## Tarefa proposta A
Reescreva o trecho do texto sobre a série Necrópolis que começa nas palavras "Muitas vezes, o" e termina depois de "da plataforma Netflix.", trocando "aluguel" por "condomínio".
## Tarefa proposta B
Por favor, dê continuidade ao texto sobre a série Necrópolis a partir do ponto em que ele termina.

Muitas vezes, o ser humano precisa encarar seus maiores medos para seguir uma vida, no mínimo, digna. É o caso de um médico recém formado que se vê diante do aluguel vencendo e da falta de empregos em sua área de interesse. Ele aceita o emprego em um Instituto Médico-Legal (IML), embora tenha medo de cadáveres, tanto que até passa mal quando fica perto de um.
Este é apenas um dos dilemas irônicos vivido pelo médico Richard (vivido por Rafael Pimenta) em Necrópolis, seriado com produção e elenco gaúchos que estreou no fim de março no canal pago Prime Box Brazil e teve seus oito episódios disponibilizados na íntegra em abril no catálogo da plataforma Netflix.
Diretor da série, ao lado de Tiago Rezende, Gabriel Faccini destaca que a grande preocupação do enredo vai muito além dessa situação tragicômica:
— O que sempre nos interessa é a ideia de questionar a relação que a nossa sociedade tem com a morte; como não nos preparamos, coletivamente, para lidar com a efemeridade da vida.

## Trechos dos registros
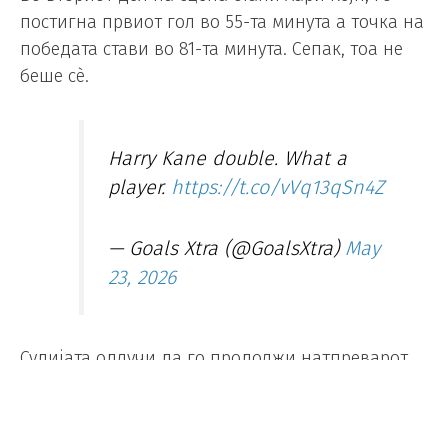
постигна првиот гол во 55-та минута а точка на
победата стави во 81-та минута. Сепак, тоа не
беше сè.
Harry Kane double. What a
player.
https://t.co/vVq13qSn4Z
— Goals Xtra (@GoalsXtra)
May
23, 2026
Судијата одлучи да го продолжи натпреварот
за неверојатни седум минути, а Баерн го
искористи тоа максимално.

## Resposta do exercício A
Muitas vezes, o ser humano precisa encarar seus maiores medos para seguir uma vida, no mínimo, digna. É o caso de um médico recém formado que se vê diante do condomínio vencendo e da falta de empregos em sua área de interesse. Ele aceita o emprego em um Instituto Médico-Legal (IML), embora tenha medo de cadáveres, tanto que até passa mal quando fica perto de um.
Este é apenas um dos dilemas irônicos vivido pelo médico Richard (vivido por Rafael Pimenta) em Necrópolis, seriado com produção e elenco gaúchos que estreou no fim de março no canal pago Prime Box Brazil e teve seus oito episódios disponibilizados na íntegra em abril no catálogo da plataforma Netflix.

## Resposta do exercício B
De fato, o espectador é confrontado com diferentes nuances a respeito do assunto. Necrópolis acompanha a adaptação de Richard junto a funcionários do necrotério: o administrador Peterson (Eduardo Mendonça), médico que cria uma pequena amizade com o protagonista e tenta transformar o espaço em uma grande startup; a delegada Rita (Kaya Rodrigues), que cola em Richard buscando confiança em suas autópsias para alavancar sua carreira; e Elisa (Gabriela Poester), jovem que acordou dentro do IML na hora em que ia ter sua “morte” analisada.
Mesmo com personagens bem caricatos e de personalidades definidas, o grande conflito do enredo gira em torno do médico novato, que luta por dias melhores e pela conquista do amor próprio.
— Ele é uma figura vulnerável, um jovem adulto incompetente, frágil, que se sente um fracassado. Isso gera identificação, porque somos assim em algum ponto da nossa vida – acredita o ator Rafael Pimenta.
Outra preocupação do texto foi criar uma situação ficcional tendo o Brasil como cenário, por mais maluco e engraçado que fosse esse espelhamento:
– É inevitável que surjam tensionamentos a partir disso também, ainda mais em uma situação política tão bizarra como a que estamos vivendo. Não tem como não se deixar contaminar. Com retrocesso e repressão, a tendência é de que as produções artísticas se tornem mais combativas, não tem jeito – acredita Faccini.
Produtora gaúcha investe em seriados
Planejado em 2013, Necrópolis é resultado da aposta de um grupo de amigos, com roteiro original de Tomás Fleck, Thiago Duarte, Luciano Braga e Vinicius Fontoura. Produzido pela Verte Filmes, de Porto Alegre, o piloto do seriado foi selecionado pela Chamada Pública do Prime Box Brazil em 2015, canal que viabilizou sua produção. A janela de exibição foi ampliada no dia 1º de abril, quando a série entrou no catálogo da Netflix.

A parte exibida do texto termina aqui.